▶ Data to examine:

BEGIN

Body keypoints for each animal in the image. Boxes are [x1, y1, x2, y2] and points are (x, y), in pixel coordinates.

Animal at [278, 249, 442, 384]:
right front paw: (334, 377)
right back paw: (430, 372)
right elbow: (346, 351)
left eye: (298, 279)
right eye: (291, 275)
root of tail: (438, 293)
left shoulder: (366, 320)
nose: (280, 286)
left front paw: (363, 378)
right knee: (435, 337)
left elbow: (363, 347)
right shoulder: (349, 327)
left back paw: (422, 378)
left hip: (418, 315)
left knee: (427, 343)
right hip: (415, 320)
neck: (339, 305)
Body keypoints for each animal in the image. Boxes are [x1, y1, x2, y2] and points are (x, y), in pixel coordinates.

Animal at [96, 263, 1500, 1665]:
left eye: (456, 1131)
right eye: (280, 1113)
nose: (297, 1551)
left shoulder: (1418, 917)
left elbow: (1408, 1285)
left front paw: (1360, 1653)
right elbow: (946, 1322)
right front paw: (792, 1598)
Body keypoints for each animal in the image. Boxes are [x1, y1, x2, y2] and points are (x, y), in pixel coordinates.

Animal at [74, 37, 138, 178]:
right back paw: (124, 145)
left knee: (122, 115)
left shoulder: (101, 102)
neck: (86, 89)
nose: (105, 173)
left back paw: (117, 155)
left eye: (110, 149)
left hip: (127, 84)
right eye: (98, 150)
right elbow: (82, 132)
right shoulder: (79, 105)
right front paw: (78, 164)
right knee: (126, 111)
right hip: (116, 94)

END

▶ Problem description: Repeat, character for character, the lines of the material above from the line with "right knee: (435, 337)" through the line with "right front paw: (78, 164)".

▶ Exercise response:
right knee: (435, 337)
left elbow: (363, 347)
right shoulder: (349, 327)
left back paw: (422, 378)
left hip: (418, 315)
left knee: (427, 343)
right hip: (415, 320)
neck: (339, 305)
Body keypoints for each animal in the image. Boxes are [x1, y1, x2, y2] and points are (x, y), in pixel coordinates.

Animal at [96, 263, 1500, 1665]:
left eye: (456, 1131)
right eye: (280, 1113)
nose: (297, 1551)
left shoulder: (1418, 917)
left elbow: (1408, 1285)
left front paw: (1360, 1653)
right elbow: (946, 1322)
right front paw: (792, 1598)
Body keypoints for each animal in the image. Boxes are [x1, y1, x2, y2] and points are (x, y), in pixel coordinates.

Animal at [74, 37, 138, 178]:
right back paw: (124, 145)
left knee: (122, 115)
left shoulder: (101, 102)
neck: (86, 89)
nose: (105, 173)
left back paw: (117, 155)
left eye: (110, 149)
left hip: (127, 84)
right eye: (98, 150)
right elbow: (82, 132)
right shoulder: (79, 105)
right front paw: (78, 164)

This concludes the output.